### Instructions for the task
Using the records below, write out only the lines from the line containing "focal_35mm: 14" up to and including the line containing "vfov_deg: 30.6", exactly, with no pictures.

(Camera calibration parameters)
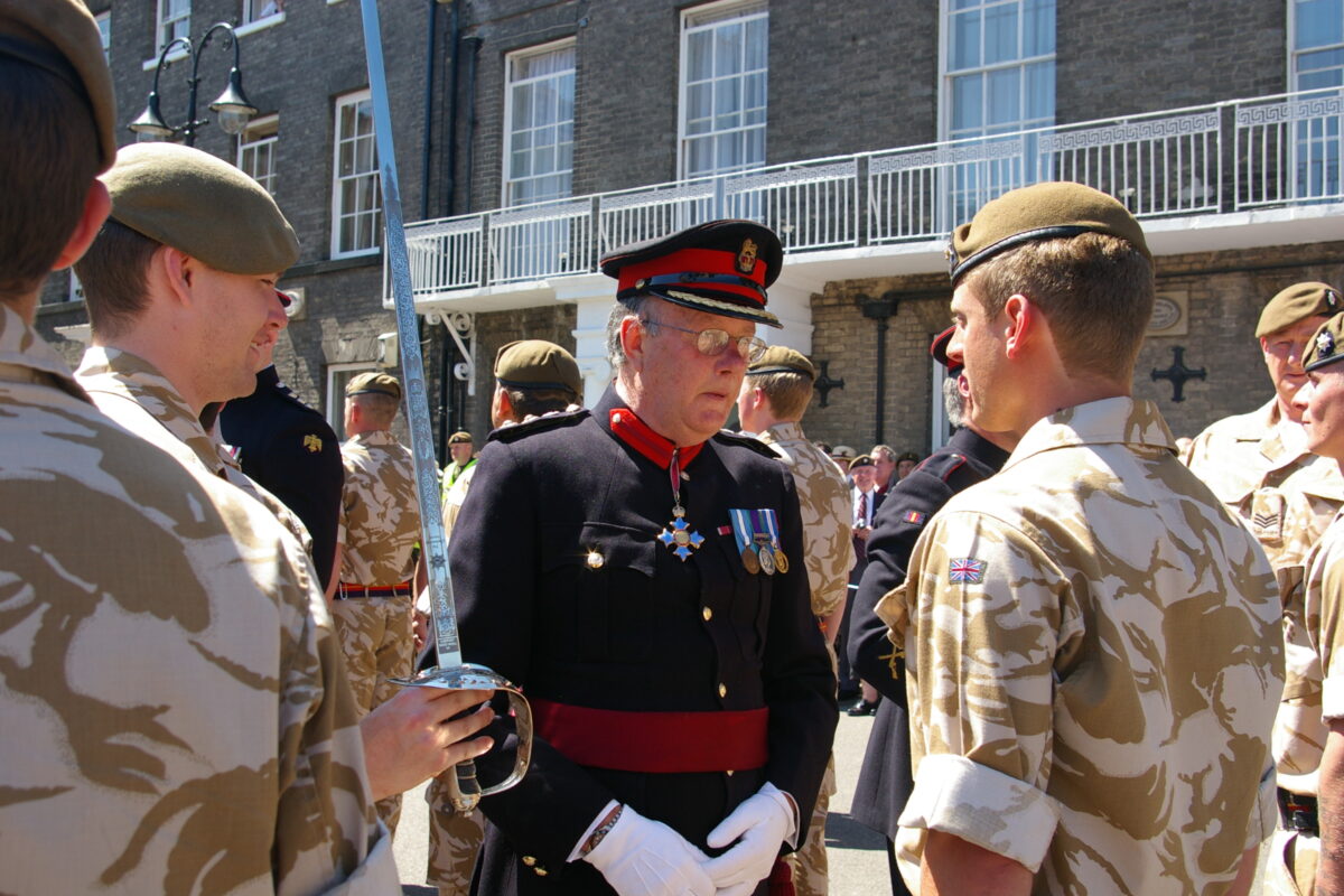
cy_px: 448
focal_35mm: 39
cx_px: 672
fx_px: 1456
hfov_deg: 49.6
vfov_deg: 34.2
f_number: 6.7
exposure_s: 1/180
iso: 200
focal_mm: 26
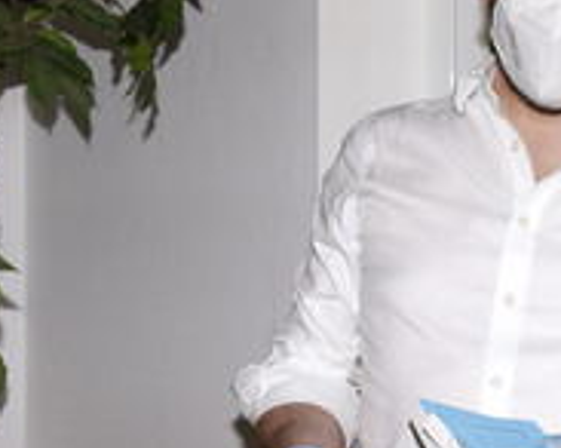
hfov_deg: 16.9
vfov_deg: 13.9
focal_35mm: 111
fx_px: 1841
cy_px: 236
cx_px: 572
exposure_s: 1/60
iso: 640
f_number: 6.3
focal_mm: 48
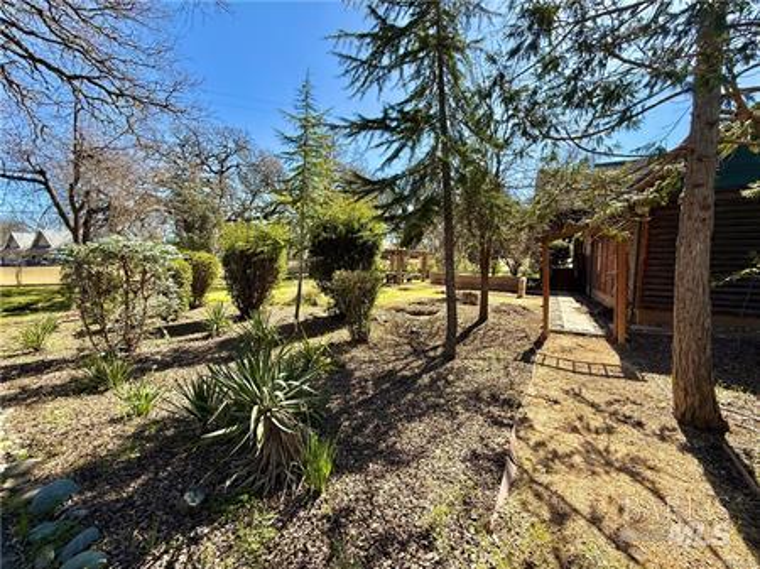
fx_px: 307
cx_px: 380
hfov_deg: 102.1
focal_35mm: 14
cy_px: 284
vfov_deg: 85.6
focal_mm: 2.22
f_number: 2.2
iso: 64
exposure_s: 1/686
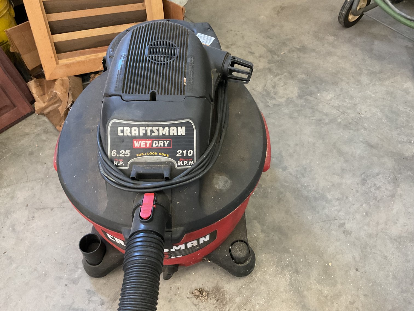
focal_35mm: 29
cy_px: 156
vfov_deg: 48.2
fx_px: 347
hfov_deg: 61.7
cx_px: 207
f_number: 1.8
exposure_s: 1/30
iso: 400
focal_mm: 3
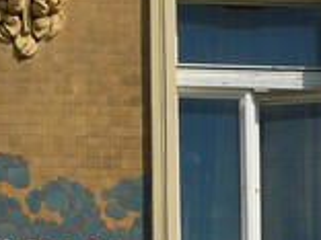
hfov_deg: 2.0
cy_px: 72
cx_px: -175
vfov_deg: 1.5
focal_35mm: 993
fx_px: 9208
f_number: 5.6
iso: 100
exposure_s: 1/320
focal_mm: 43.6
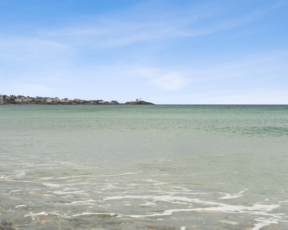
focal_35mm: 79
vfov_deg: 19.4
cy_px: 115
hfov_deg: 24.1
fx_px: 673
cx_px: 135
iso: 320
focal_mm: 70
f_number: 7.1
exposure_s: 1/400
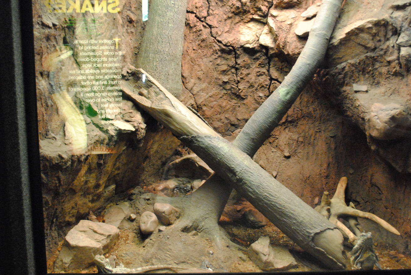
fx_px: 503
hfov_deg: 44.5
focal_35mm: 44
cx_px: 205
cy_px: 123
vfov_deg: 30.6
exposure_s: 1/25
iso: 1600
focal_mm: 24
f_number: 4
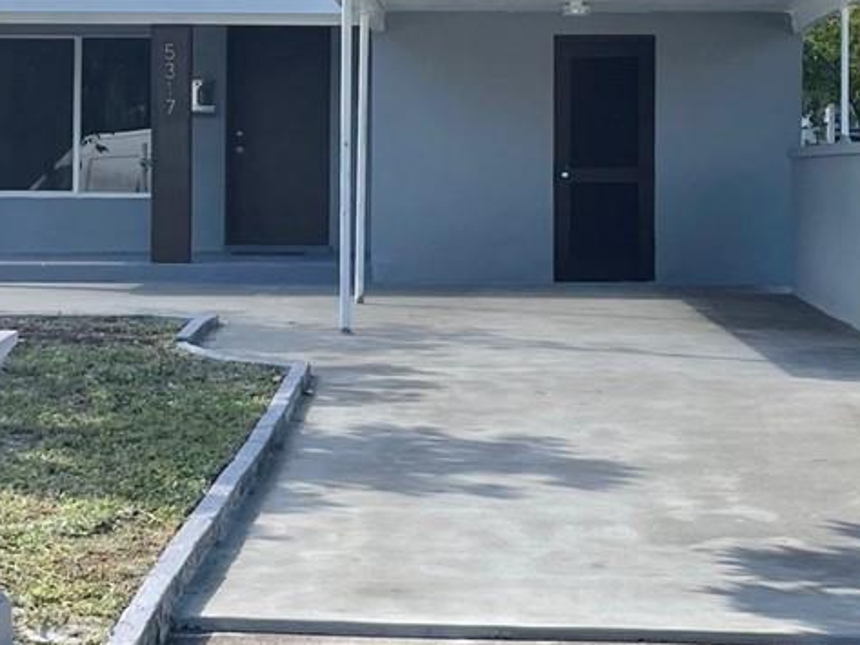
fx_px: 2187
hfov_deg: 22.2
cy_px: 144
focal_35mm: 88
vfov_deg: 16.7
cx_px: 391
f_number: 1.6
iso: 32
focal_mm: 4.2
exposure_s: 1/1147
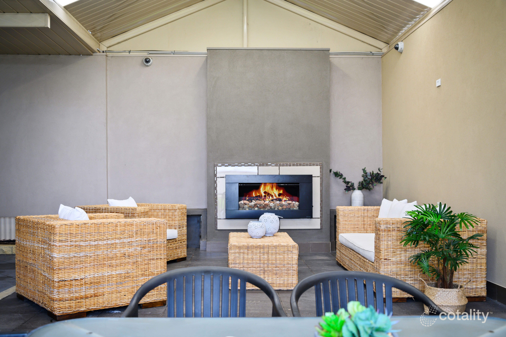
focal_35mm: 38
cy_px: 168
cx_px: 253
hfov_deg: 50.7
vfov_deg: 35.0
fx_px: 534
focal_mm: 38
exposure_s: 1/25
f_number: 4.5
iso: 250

### Exercise response
focal_35mm: 14
cy_px: 284
vfov_deg: 85.6
focal_mm: 2.22
f_number: 2.2
iso: 64
exposure_s: 1/686
focal_35mm: 29
cy_px: 156
vfov_deg: 48.2
fx_px: 347
hfov_deg: 61.7
cx_px: 207
f_number: 1.8
exposure_s: 1/30
iso: 400
focal_mm: 3
hfov_deg: 2.0
cy_px: 72
cx_px: -175
vfov_deg: 1.5
focal_35mm: 993
fx_px: 9208
f_number: 5.6
iso: 100
exposure_s: 1/320
focal_mm: 43.6
focal_35mm: 79
vfov_deg: 19.4
cy_px: 115
hfov_deg: 24.1
fx_px: 673
cx_px: 135
iso: 320
focal_mm: 70
f_number: 7.1
exposure_s: 1/400
fx_px: 503
hfov_deg: 44.5
focal_35mm: 44
cx_px: 205
cy_px: 123
vfov_deg: 30.6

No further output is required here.